Personal Stories: Debbie Bruce


Hi, my name is Debbie and I am an aortic dissection survivor.

Where does my story begin? I met the man of my dreams (Bill) and got married for the very first time on May 6, 2000. I was 38 years old. We knew that we wanted to have children, and with my age, we thought we had better start trying as soon as possible. Well, we got pregnant after two months of trying. We couldn't believe it! I could not have been any happier. I was diagnosed before my pregnancy with high blood pressure so I was taking Aldomet for that but everything else was moving along great. We found out that our baby was a little girl and we even had her name picked out "Amber Lee Bruce".

It was Saturday, May 26, 2001, Memorial Day weekend, a weekend that will always hold many memories for my family and for me. My husband had been asked by a buddy to go fishing that early morning. They started out and it was raining so hard they postponed it until later in the morning. After all, I was only 33 weeks pregnant. If Bill was going fishing, now was the time to go. On that afternoon I noticed I was very out of breath, but I thought the baby had moved into my ribs or something.

I remember my sister asking me if I was okay. Of course I was, just a little sleepy and out of breath. Around 3:30 PM, I called my mother to see how they were and she said she had the grandkids there and I decided to go over for a visit. The whole time thinking maybe I'll get a free dinner out of this visit. I left my house noticed the van needed gas but decided to go to my parents first and get gas on the way back home. When I got to my parents', I headed straight for the bathroom. When I returned to the kitchen, Mom had fixed my a glass of lemonade for me. I took one swallow and thought, "Wow, that one got me in my chest". I felt like I had instant indigestion. So I took another swallow, and wham! My jaw line was on fire. I could not open my mouth. I made to the couch and passed out. She called the rescue squad and they took me to the nearest hospital.

When I arrived there, the doctor wasn't sure what was going on with my heart but he felt sure my baby would have to be delivered soon. They rushed me to another hospital over an hour away. When I left the first hospital, I still had not spoken to my husband. We made it to the second hospital in less than an hour. My neighbor had been contacted and told to be on the lookout for Bill and when he arrived home, he found out that I was been sent to Richmond. I believe he was there when I arrived. I can't remember everything too well. I was diagnosed with an ascending aortic dissection. An operation had to be done now. My baby would be delivered first and then they would operate on my aorta.

The doctors were not sure if I would survive or my baby or either of us. I can only imagine what Bill was feeling and the rest of my family. I felt completely calm while waiting to go into the operating room. My sister commenting that everyone was a mess, except for me. Of course, she told me this later. Someone said that the angels were hold me during this time. To be so close to dying, I really didn't feel that much pain.

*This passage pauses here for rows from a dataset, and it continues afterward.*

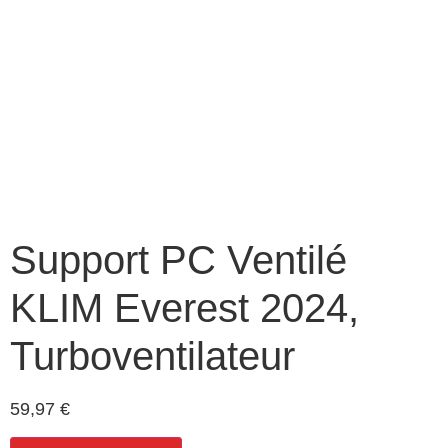
Support PC Ventilé
KLIM Everest 2024,
Turboventilateur
59,97
€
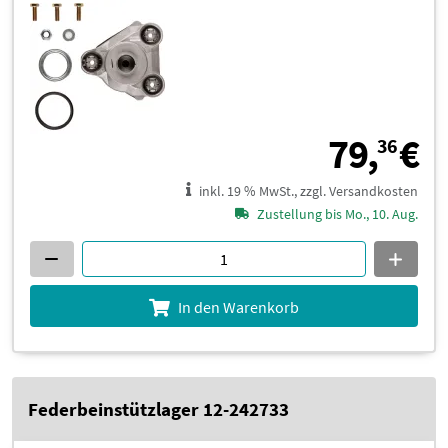
7
79,
€
36
inkl. 19 % MwSt., zzgl. Versandkosten
Zustellung bis Mo., 10. Aug.
In den Warenkorb
Federbeinstützlager 12-242733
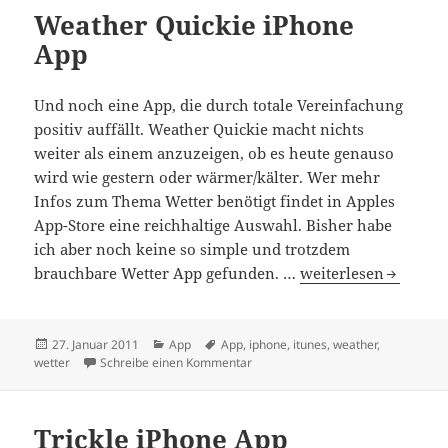
Weather Quickie iPhone
App
Und noch eine App, die durch totale Vereinfachung
positiv auffällt. Weather Quickie macht nichts
weiter als einem anzuzeigen, ob es heute genauso
wird wie gestern oder wärmer/kälter. Wer mehr
Infos zum Thema Wetter benötigt findet in Apples
App-Store eine reichhaltige Auswahl. Bisher habe
ich aber noch keine so simple und trotzdem
Weather Quickie iP
brauchbare Wetter App gefunden. …
weiterlesen
Veröffentlicht
Kategorien
Schlagwörter
27. Januar 2011
App
App
,
iphone
,
itunes
,
weather
,
am
zu Weather Quickie iPhone App
wetter
Schreibe einen Kommentar
Trickle iPhone App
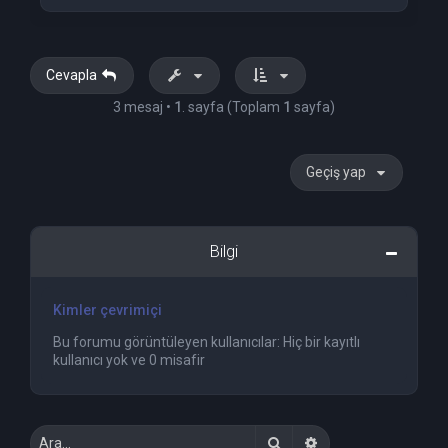
a
ş
a
d
ö
Cevapla
n
3 mesaj •
1
. sayfa (Toplam
1
sayfa)
Geçiş yap
Bilgi
Kimler çevrimiçi
Bu forumu görüntüleyen kullanıcılar: Hiç bir kayıtlı
kullanıcı yok ve 0 misafir
Ara
Gelişmiş arama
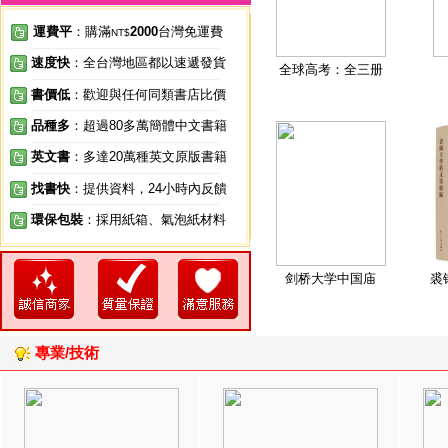
運費平
：購滿
2000
台灣免運費
NT$
速度快
：全台灣地區都以速遞發貨
全球高考：全三册
書價低
：歡迎與任何同類書店比價
品種多
：超過80多萬簡體中文書籍
英文書
：多達20萬種英文原版書籍
找書快
：提供資料，24小時內反饋
環保包裝
：採用紙箱、氣泡紙材料
剑桥大学中国庙
裘
專業/技術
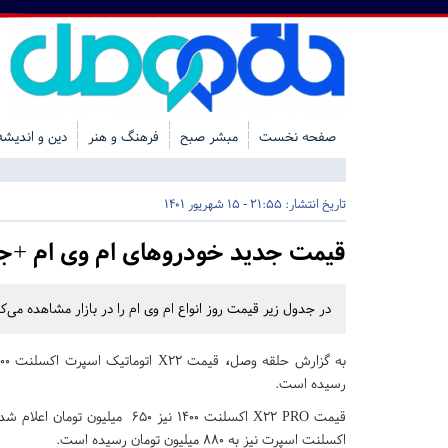
صفحه نخست
مبشر صبح
فرهنگ و هنر
دین و اندیشه
تاریخ انتشار:
21:55 - 15 شهریور 1401
قیمت جدید خودروهای ام وی ام +ج
در جدول زیر قیمت روز انواع ام وی ام را در بازار مشاهده می‌کن
به گزارش حلقه وصل
،
رسیده است.
اکسلنت اسپرت نیز به ۸۸۰ میلیون تومان رسیده است.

Boy, I felt the pain afterwards. As I sat in the SICU, I wondered about my baby. I could no longer feel her movements. My husband assured me she was fine and beautiful but I wondered if he just telling me that. He brought pictures and even bought a camcorder to show me. She was five days old before I got to see her and hold her. I asked my OB doctor if I could have more children and his response was, "Debbie, if you have any more children both Dr. Reynolds and I will have a heart attack".

So I can't have any more but I'm so very glad I have her. She is beautiful, smart, healthy and has so much energy. Much more than I can keep up with. I have often said I don't know if she is aging me or making me younger. Younger, I believe. My husband and I have gone through so much in our first few years together. I really had a rough time adjusting not only to a baby but a preemie and trying to heal myself. My husband was there for me the whole time. Helping out all the time. As Amber got older and I was better, he no longer could handle the poopy diapers. But you know what? He did so much for me that didn't bother me at all. He was and is wonderful. I am so thankful for my little family! Memorial Day weekend has a different meaning for our family because it holds memories for us that changed our lives forever.